● **About this task**
A verbatim reproduction of every entry is the expected answer.
[Available data]
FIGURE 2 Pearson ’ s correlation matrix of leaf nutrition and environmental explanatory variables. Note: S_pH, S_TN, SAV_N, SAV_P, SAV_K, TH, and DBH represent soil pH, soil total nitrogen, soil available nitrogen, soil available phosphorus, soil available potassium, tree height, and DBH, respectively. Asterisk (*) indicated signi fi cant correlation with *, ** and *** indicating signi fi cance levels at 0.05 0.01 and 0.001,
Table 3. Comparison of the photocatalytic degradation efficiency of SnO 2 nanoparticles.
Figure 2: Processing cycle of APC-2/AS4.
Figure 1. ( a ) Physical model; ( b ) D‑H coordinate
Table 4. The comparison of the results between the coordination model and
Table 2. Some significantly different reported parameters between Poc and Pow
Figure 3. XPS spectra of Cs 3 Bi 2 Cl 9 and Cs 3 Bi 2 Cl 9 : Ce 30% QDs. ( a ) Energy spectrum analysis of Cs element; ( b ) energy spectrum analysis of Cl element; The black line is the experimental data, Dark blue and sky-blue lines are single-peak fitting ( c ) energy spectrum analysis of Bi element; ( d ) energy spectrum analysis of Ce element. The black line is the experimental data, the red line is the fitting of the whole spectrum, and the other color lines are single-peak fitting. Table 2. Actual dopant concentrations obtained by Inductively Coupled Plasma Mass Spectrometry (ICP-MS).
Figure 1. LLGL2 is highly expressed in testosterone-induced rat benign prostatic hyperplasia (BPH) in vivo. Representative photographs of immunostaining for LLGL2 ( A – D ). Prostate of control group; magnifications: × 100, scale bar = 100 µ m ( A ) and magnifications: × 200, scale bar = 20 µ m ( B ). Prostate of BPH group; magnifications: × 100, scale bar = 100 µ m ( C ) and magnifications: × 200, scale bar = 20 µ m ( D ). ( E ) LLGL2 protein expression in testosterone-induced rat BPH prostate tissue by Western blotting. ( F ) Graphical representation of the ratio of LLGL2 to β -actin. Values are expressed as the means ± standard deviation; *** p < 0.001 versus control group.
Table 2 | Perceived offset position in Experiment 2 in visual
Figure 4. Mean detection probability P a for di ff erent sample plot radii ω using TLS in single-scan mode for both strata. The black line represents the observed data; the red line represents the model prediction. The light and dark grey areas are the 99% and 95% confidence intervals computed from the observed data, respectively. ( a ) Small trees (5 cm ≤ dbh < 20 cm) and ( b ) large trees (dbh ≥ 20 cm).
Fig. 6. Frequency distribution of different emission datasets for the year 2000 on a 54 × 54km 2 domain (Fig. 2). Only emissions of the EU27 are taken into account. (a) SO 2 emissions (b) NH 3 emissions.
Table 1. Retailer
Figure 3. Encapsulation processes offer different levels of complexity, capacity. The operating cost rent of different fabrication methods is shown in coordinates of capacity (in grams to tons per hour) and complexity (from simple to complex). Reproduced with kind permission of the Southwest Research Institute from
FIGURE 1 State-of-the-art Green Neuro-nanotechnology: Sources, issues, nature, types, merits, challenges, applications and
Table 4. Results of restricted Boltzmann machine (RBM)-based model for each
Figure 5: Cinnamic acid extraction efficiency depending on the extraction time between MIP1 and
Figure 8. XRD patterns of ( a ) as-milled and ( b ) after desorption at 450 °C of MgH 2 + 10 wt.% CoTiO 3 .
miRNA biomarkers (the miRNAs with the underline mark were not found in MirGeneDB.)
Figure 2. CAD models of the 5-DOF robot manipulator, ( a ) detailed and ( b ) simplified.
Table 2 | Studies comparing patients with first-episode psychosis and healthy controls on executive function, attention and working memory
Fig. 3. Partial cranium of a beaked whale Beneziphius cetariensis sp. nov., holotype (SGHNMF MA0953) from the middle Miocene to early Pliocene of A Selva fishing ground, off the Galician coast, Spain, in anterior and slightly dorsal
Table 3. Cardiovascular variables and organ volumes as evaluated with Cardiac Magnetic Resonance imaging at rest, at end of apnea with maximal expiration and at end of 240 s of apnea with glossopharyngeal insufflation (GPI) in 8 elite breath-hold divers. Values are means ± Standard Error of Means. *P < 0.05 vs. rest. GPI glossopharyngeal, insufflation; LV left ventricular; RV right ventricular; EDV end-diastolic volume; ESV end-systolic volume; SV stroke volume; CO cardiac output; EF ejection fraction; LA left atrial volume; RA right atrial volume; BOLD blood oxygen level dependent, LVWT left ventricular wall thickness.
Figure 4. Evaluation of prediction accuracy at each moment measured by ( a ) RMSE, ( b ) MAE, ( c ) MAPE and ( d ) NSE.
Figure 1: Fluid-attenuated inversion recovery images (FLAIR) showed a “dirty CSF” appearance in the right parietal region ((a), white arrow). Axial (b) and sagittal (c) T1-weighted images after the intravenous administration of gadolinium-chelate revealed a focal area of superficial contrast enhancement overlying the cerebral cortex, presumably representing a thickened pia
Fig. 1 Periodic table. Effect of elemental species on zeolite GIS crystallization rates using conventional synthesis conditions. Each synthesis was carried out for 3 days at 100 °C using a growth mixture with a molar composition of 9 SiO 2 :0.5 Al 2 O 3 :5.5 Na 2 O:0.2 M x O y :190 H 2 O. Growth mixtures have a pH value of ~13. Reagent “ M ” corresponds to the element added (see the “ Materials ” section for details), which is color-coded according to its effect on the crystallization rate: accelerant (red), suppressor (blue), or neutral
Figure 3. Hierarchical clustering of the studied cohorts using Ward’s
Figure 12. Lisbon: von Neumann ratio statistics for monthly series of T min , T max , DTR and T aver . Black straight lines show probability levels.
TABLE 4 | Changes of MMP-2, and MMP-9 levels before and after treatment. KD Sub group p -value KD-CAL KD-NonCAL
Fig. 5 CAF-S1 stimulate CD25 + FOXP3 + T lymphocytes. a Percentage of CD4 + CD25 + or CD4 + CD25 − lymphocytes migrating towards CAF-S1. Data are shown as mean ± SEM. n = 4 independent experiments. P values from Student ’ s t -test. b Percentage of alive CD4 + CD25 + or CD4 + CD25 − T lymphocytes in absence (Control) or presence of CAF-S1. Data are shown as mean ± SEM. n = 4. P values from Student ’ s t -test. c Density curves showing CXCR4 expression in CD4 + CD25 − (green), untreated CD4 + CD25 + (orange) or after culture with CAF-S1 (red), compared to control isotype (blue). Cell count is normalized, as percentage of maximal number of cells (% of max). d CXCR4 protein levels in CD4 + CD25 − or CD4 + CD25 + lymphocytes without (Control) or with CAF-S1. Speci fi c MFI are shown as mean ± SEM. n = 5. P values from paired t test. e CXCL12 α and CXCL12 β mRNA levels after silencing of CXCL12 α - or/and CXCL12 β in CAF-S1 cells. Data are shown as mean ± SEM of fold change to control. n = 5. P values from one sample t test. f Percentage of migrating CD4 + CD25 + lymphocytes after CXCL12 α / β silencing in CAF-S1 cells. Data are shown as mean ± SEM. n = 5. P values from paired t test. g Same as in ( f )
[/Available data]
● **Answer to the exercise**
FIGURE 2 Pearson ’ s correlation matrix of leaf nutrition and environmental explanatory variables. Note: S_pH, S_TN, SAV_N, SAV_P, SAV_K, TH, and DBH represent soil pH, soil total nitrogen, soil available nitrogen, soil available phosphorus, soil available potassium, tree height, and DBH, respectively. Asterisk (*) indicated signi fi cant correlation with *, ** and *** indicating signi fi cance levels at 0.05 0.01 and 0.001,
Table 3. Comparison of the photocatalytic degradation efficiency of SnO 2 nanoparticles.
Figure 2: Processing cycle of APC-2/AS4.
Figure 1. ( a ) Physical model; ( b ) D‑H coordinate
Table 4. The comparison of the results between the coordination model and
Table 2. Some significantly different reported parameters between Poc and Pow
Figure 3. XPS spectra of Cs 3 Bi 2 Cl 9 and Cs 3 Bi 2 Cl 9 : Ce 30% QDs. ( a ) Energy spectrum analysis of Cs element; ( b ) energy spectrum analysis of Cl element; The black line is the experimental data, Dark blue and sky-blue lines are single-peak fitting ( c ) energy spectrum analysis of Bi element; ( d ) energy spectrum analysis of Ce element. The black line is the experimental data, the red line is the fitting of the whole spectrum, and the other color lines are single-peak fitting. Table 2. Actual dopant concentrations obtained by Inductively Coupled Plasma Mass Spectrometry (ICP-MS).
Figure 1. LLGL2 is highly expressed in testosterone-induced rat benign prostatic hyperplasia (BPH) in vivo. Representative photographs of immunostaining for LLGL2 ( A – D ). Prostate of control group; magnifications: × 100, scale bar = 100 µ m ( A ) and magnifications: × 200, scale bar = 20 µ m ( B ). Prostate of BPH group; magnifications: × 100, scale bar = 100 µ m ( C ) and magnifications: × 200, scale bar = 20 µ m ( D ). ( E ) LLGL2 protein expression in testosterone-induced rat BPH prostate tissue by Western blotting. ( F ) Graphical representation of the ratio of LLGL2 to β -actin. Values are expressed as the means ± standard deviation; *** p < 0.001 versus control group.
Table 2 | Perceived offset position in Experiment 2 in visual
Figure 4. Mean detection probability P a for di ff erent sample plot radii ω using TLS in single-scan mode for both strata. The black line represents the observed data; the red line represents the model prediction. The light and dark grey areas are the 99% and 95% confidence intervals computed from the observed data, respectively. ( a ) Small trees (5 cm ≤ dbh < 20 cm) and ( b ) large trees (dbh ≥ 20 cm).
Fig. 6. Frequency distribution of different emission datasets for the year 2000 on a 54 × 54km 2 domain (Fig. 2). Only emissions of the EU27 are taken into account. (a) SO 2 emissions (b) NH 3 emissions.
Table 1. Retailer
Figure 3. Encapsulation processes offer different levels of complexity, capacity. The operating cost rent of different fabrication methods is shown in coordinates of capacity (in grams to tons per hour) and complexity (from simple to complex). Reproduced with kind permission of the Southwest Research Institute from
FIGURE 1 State-of-the-art Green Neuro-nanotechnology: Sources, issues, nature, types, merits, challenges, applications and
Table 4. Results of restricted Boltzmann machine (RBM)-based model for each
Figure 5: Cinnamic acid extraction efficiency depending on the extraction time between MIP1 and
Figure 8. XRD patterns of ( a ) as-milled and ( b ) after desorption at 450 °C of MgH 2 + 10 wt.% CoTiO 3 .
miRNA biomarkers (the miRNAs with the underline mark were not found in MirGeneDB.)
Figure 2. CAD models of the 5-DOF robot manipulator, ( a ) detailed and ( b ) simplified.
Table 2 | Studies comparing patients with first-episode psychosis and healthy controls on executive function, attention and working memory
Fig. 3. Partial cranium of a beaked whale Beneziphius cetariensis sp. nov., holotype (SGHNMF MA0953) from the middle Miocene to early Pliocene of A Selva fishing ground, off the Galician coast, Spain, in anterior and slightly dorsal
Table 3. Cardiovascular variables and organ volumes as evaluated with Cardiac Magnetic Resonance imaging at rest, at end of apnea with maximal expiration and at end of 240 s of apnea with glossopharyngeal insufflation (GPI) in 8 elite breath-hold divers. Values are means ± Standard Error of Means. *P < 0.05 vs. rest. GPI glossopharyngeal, insufflation; LV left ventricular; RV right ventricular; EDV end-diastolic volume; ESV end-systolic volume; SV stroke volume; CO cardiac output; EF ejection fraction; LA left atrial volume; RA right atrial volume; BOLD blood oxygen level dependent, LVWT left ventricular wall thickness.
Figure 4. Evaluation of prediction accuracy at each moment measured by ( a ) RMSE, ( b ) MAE, ( c ) MAPE and ( d ) NSE.
Figure 1: Fluid-attenuated inversion recovery images (FLAIR) showed a “dirty CSF” appearance in the right parietal region ((a), white arrow). Axial (b) and sagittal (c) T1-weighted images after the intravenous administration of gadolinium-chelate revealed a focal area of superficial contrast enhancement overlying the cerebral cortex, presumably representing a thickened pia
Fig. 1 Periodic table. Effect of elemental species on zeolite GIS crystallization rates using conventional synthesis conditions. Each synthesis was carried out for 3 days at 100 °C using a growth mixture with a molar composition of 9 SiO 2 :0.5 Al 2 O 3 :5.5 Na 2 O:0.2 M x O y :190 H 2 O. Growth mixtures have a pH value of ~13. Reagent “ M ” corresponds to the element added (see the “ Materials ” section for details), which is color-coded according to its effect on the crystallization rate: accelerant (red), suppressor (blue), or neutral
Figure 3. Hierarchical clustering of the studied cohorts using Ward’s
Figure 12. Lisbon: von Neumann ratio statistics for monthly series of T min , T max , DTR and T aver . Black straight lines show probability levels.
TABLE 4 | Changes of MMP-2, and MMP-9 levels before and after treatment. KD Sub group p -value KD-CAL KD-NonCAL
Fig. 5 CAF-S1 stimulate CD25 + FOXP3 + T lymphocytes. a Percentage of CD4 + CD25 + or CD4 + CD25 − lymphocytes migrating towards CAF-S1. Data are shown as mean ± SEM. n = 4 independent experiments. P values from Student ’ s t -test. b Percentage of alive CD4 + CD25 + or CD4 + CD25 − T lymphocytes in absence (Control) or presence of CAF-S1. Data are shown as mean ± SEM. n = 4. P values from Student ’ s t -test. c Density curves showing CXCR4 expression in CD4 + CD25 − (green), untreated CD4 + CD25 + (orange) or after culture with CAF-S1 (red), compared to control isotype (blue). Cell count is normalized, as percentage of maximal number of cells (% of max). d CXCR4 protein levels in CD4 + CD25 − or CD4 + CD25 + lymphocytes without (Control) or with CAF-S1. Speci fi c MFI are shown as mean ± SEM. n = 5. P values from paired t test. e CXCL12 α and CXCL12 β mRNA levels after silencing of CXCL12 α - or/and CXCL12 β in CAF-S1 cells. Data are shown as mean ± SEM of fold change to control. n = 5. P values from one sample t test. f Percentage of migrating CD4 + CD25 + lymphocytes after CXCL12 α / β silencing in CAF-S1 cells. Data are shown as mean ± SEM. n = 5. P values from paired t test. g Same as in ( f )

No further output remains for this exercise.